The Oak Bluffs historical commission is right to speak out frankly in the matter of the Harmon cottage demolition in the Camp Ground. The chain of events that led to what the town building inspector is calling a progressive demolition are a little unclear, as are the lines of authority. The historical commission, the town and the Martha’s Vineyard Camp Meeting Association, which owns and controls the Camp Ground, all are involved in piecing together the facts in the case.

And why is the demolition of one small cottage so important?

There are two principal reasons.

One is about following the rules. From the facts available so far, it appears that the owners of the cottage were either ignorant of the town regulations regarding historic demolition, or they found a way to get around them, as the cottage was torn down in pieces over a period of weeks or months.

Either is no excuse.

The second reason is about history. The old buildings of the Vineyard are symbols of its rich living history, and nowhere more so than in the Camp Ground, whose origins as a place for religious revivals in the middle of the nineteenth century also mark the Island’s beginnings as a summer resort.
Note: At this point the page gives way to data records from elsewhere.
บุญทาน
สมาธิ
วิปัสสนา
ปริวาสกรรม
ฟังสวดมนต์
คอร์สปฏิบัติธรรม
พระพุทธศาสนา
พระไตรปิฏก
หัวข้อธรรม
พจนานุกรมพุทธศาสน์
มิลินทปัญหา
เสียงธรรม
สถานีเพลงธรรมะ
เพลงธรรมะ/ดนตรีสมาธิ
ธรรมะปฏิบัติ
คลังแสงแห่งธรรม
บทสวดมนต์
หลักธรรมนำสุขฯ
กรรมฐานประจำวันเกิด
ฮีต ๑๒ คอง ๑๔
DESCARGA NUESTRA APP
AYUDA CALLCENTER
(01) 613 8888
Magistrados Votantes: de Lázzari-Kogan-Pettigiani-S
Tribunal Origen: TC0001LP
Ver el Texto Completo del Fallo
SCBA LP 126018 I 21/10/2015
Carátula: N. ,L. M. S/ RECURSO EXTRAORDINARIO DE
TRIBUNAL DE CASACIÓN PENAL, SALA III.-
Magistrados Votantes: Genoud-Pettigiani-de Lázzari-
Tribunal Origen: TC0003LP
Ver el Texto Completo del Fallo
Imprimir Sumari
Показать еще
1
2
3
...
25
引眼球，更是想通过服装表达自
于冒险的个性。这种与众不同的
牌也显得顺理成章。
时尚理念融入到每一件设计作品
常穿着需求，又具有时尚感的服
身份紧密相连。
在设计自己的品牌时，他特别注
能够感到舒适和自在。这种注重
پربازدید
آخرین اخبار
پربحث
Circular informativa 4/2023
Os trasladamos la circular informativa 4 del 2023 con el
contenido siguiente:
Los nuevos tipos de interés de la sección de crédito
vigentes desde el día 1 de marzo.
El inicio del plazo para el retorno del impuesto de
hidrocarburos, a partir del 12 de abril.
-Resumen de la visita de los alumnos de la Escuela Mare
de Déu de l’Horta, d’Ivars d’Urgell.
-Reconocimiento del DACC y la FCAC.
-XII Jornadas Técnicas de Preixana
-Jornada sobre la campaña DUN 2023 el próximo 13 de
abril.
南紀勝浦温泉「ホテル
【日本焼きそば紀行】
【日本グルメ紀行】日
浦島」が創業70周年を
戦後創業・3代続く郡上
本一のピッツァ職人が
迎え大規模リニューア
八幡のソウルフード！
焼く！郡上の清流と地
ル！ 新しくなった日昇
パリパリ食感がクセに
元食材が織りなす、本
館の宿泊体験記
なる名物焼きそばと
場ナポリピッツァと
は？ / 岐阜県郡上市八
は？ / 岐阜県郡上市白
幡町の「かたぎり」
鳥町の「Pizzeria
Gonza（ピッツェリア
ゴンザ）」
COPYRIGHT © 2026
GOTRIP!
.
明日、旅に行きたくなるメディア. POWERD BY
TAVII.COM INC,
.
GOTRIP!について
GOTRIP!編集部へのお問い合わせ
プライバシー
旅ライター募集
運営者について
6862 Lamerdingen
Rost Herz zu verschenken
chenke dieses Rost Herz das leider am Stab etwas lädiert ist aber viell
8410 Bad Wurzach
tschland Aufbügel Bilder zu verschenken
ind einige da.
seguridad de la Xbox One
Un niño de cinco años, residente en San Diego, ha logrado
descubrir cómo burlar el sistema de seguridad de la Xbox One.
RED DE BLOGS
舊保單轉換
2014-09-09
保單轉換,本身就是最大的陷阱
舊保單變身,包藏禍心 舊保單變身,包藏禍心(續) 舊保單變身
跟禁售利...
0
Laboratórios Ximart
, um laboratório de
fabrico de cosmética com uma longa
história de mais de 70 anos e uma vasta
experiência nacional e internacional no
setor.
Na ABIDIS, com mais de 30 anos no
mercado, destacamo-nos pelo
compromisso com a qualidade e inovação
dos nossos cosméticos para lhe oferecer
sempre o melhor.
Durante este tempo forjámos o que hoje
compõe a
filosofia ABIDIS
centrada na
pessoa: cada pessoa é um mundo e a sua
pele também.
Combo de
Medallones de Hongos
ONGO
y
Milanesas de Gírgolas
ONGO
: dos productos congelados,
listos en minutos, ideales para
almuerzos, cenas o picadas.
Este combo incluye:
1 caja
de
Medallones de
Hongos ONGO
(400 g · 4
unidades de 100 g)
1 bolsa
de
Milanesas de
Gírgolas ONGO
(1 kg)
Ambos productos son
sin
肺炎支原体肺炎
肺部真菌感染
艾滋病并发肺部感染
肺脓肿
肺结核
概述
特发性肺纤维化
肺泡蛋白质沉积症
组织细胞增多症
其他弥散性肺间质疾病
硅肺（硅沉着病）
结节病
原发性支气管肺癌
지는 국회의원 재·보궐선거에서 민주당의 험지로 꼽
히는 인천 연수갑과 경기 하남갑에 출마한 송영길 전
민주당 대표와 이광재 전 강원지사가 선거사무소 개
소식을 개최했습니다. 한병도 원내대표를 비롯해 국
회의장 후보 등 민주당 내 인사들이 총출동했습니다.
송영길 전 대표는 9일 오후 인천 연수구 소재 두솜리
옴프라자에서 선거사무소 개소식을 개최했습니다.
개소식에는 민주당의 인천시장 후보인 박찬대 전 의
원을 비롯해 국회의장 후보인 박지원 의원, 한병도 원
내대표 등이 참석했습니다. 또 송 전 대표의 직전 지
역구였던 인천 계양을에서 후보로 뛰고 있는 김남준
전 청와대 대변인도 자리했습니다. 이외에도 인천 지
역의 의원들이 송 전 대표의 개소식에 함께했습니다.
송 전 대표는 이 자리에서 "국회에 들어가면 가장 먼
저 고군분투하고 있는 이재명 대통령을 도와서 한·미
The Camp Ground was placed on the National Register of Historic Places thirty years ago.

Cottage owners are stewards of that history, each in their own right, and as such have a responsibility to maintain the integrity of their buildings.

Historical commission member David Wilson summed it up last week when he said, “The historical significance of these buildings goes beyond the Camp Ground.”

The cease-and-desist order should provide time to get to the truth of the matter in the case of the Harmon cottage, and find a solution that respects the integrity of the process as well as the history of the place.